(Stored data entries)
- Opening Delimiter -

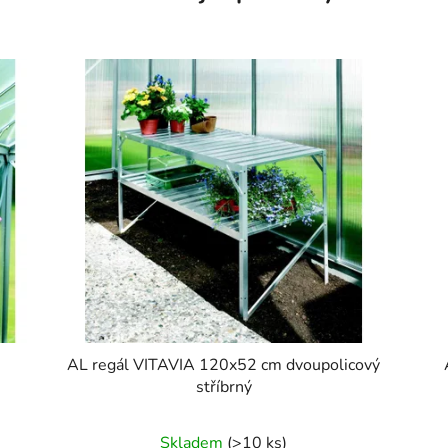
AL regál VITAVIA 120x52 cm dvoupolicový
stříbrný
Skladem
(>10 ks)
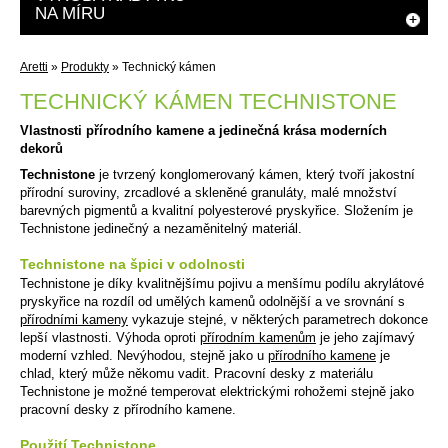
NA MÍRU
Aretti
»
Produkty
»
Technický kámen
TECHNICKÝ KÁMEN TECHNISTONE
Vlastnosti přírodního kamene a jedinečná krása moderních
dekorů
Technistone
je
tvrzený konglomerovaný
kámen, který tvoří jakostní
přírodní suroviny, zrcadlové a skleněné granuláty, malé množství
barevných pigmentů a kvalitní polyesterové pryskyřice. Složením je
Technistone jedinečný a nezaměnitelný materiál.
Technistone na špici v odolnosti
Technistone je díky kvalitnějšímu pojivu a menšímu podílu akrylátové
pryskyřice na rozdíl od umělých kamenů odolnější a ve srovnání s
přírodními kameny
vykazuje stejné, v některých parametrech dokonce
lepší vlastnosti. Výhoda oproti
přírodním kamenům
je jeho zajímavý
moderní vzhled. Nevýhodou, stejně jako u
přírodního kamene
je
chlad, který může někomu vadit. Pracovní desky z materiálu
Technistone je možné temperovat elektrickými rohožemi stejně jako
pracovní desky z přírodního kamene.
Použití Technistone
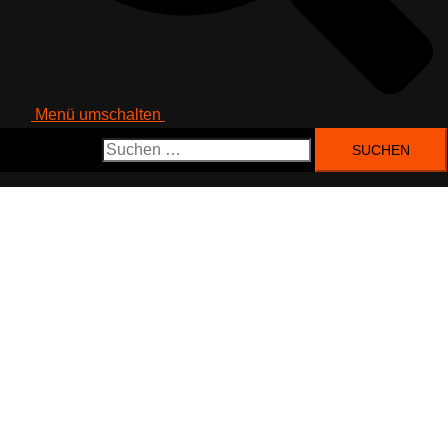
Menü umschalten
Suchen nach:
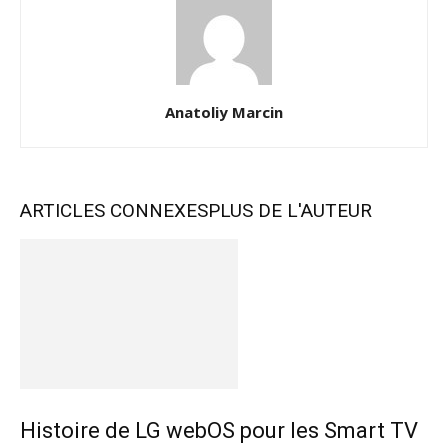
Anatoliy Marcin
ARTICLES CONNEXES
PLUS DE L'AUTEUR
Histoire de LG webOS pour les Smart TV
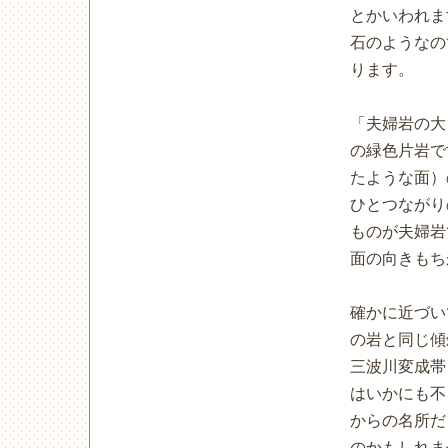
とかいわれま
石のようなの
ります。
「夫婦岩の大
の緑色片岩で
たような面）
ひとつながり
ものが夫婦岩
面の向きもち
確かに近づい
の岩と同じ傾
三波川変成帯
はいかにも不
からの名所だ
のかもしれま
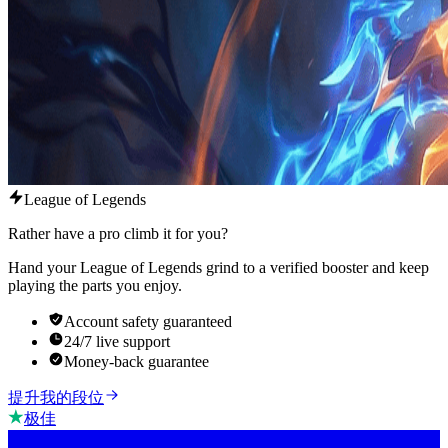
League of Legends
Rather have a pro climb it for you?
Hand your League of Legends grind to a verified booster and keep
playing the parts you enjoy.
Account safety guaranteed
24/7 live support
Money-back guarantee
提升我的段位
极佳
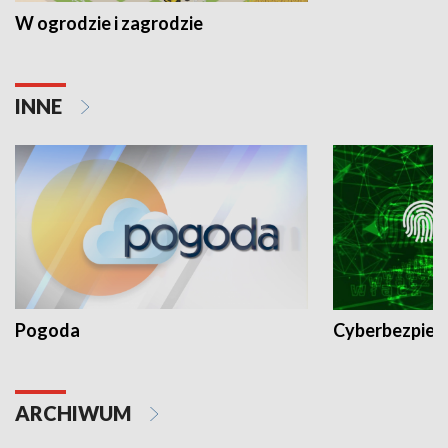
W ogrodzie i zagrodzie
INNE
Pogoda
Cyberbezpiec
ARCHIWUM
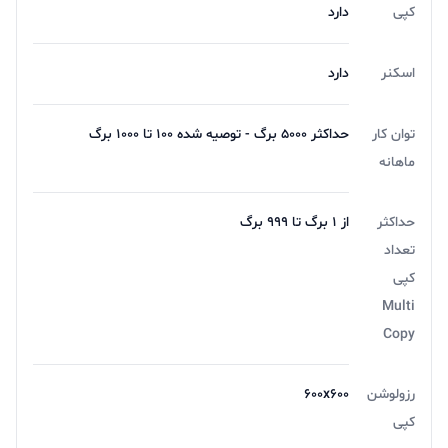
کپی
دارد
نیست. دقت اسکن اسناد رنگی نیز 600×600 dpi است که
برای یک پرینتر چند کاره کوچک، کافی بنظر می رسد.
اسکنر
دارد
توان کار
حداکثر 5000 برگ - توصیه شده 100 تا 1000 برگ
ماهانه
حداکثر
از 1 برگ تا 999 برگ
تعداد
کپی
Multi
Copy
رزولوشن
600x600
کپی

- Closing Delimiter -

* [Task to complete]:
Check every line above for the string "kamene", and copy the ones that have it.

* [Response box]:
Vlastnosti přírodního kamene a jedinečná krása moderních
přírodního kamene
pracovní desky z přírodního kamene.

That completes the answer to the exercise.